Among the shows he has appeared on are “Hart to Hart,” “Police Story,” “The Rockford Files,” “Gangster Chronicles,” “Little House on the Prairie” and many others, along with various made-for-TV movies, including the upcoming time-travel adventure “Timestalkers,” which stars William Devane and Klaus Kinski.

Call’s first theatrical film was “48HRS.” for director Walter Hill, who remembered him and used him again in “Brewster’s Millions.” He got a part in the exploitation film “The Devil’s Hand” and then came the role in “At Close Range.”

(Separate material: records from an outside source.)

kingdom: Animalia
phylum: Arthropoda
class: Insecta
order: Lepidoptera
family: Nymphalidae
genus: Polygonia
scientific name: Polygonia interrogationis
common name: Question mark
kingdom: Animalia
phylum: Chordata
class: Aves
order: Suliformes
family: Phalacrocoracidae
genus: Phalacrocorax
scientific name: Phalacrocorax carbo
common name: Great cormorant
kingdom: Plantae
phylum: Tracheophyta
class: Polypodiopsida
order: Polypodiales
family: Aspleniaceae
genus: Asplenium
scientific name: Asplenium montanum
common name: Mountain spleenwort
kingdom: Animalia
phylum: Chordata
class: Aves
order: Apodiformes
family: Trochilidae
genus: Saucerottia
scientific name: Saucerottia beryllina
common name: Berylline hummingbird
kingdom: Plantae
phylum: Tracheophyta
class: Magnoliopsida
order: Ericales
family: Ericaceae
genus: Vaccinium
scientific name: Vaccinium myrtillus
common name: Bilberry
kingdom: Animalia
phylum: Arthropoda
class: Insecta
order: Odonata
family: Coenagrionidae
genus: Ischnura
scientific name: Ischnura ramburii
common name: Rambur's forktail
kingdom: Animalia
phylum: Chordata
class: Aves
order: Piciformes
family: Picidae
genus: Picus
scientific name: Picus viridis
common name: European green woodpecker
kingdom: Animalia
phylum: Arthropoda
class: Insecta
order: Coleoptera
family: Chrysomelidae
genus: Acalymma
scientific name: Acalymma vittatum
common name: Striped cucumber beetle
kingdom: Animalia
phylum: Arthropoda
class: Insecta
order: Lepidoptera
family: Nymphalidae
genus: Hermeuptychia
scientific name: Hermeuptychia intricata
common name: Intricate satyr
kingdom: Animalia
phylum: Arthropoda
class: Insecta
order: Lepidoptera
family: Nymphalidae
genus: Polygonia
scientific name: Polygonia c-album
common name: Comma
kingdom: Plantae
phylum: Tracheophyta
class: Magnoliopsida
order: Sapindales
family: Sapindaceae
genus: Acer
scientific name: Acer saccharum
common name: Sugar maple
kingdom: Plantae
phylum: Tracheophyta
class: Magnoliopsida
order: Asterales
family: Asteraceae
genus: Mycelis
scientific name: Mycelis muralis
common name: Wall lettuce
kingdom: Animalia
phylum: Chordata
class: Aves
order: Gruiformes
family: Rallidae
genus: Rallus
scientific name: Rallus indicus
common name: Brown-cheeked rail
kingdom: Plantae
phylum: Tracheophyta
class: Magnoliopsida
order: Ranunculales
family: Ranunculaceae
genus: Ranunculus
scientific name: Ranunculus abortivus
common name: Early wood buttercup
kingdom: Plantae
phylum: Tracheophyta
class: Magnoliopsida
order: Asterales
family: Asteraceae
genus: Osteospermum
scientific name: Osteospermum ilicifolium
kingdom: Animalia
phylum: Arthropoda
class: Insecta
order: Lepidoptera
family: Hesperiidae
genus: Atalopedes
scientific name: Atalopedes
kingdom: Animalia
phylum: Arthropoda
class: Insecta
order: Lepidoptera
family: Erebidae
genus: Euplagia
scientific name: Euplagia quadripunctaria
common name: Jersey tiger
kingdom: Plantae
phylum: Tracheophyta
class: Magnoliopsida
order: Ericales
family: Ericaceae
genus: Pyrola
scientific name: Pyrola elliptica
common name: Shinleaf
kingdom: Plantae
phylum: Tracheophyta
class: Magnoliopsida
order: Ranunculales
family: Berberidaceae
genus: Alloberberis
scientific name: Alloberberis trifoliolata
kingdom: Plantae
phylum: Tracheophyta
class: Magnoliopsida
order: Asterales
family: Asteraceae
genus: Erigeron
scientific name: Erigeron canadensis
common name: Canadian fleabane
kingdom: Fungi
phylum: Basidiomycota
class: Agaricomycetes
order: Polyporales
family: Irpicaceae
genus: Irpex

“I’m just now getting to the point where I can call myself a working actor,
 Call said. “It’s only been the last 2½ years that I’ve had no side job.

“I’ve done a lot of things in the meantime, truck driver, docks, liquor stores — jobs with flexible hours so I could leave at a moment’s notice if I got an acting job.

“It’s cost me a lot. It’s been a long, hard road.”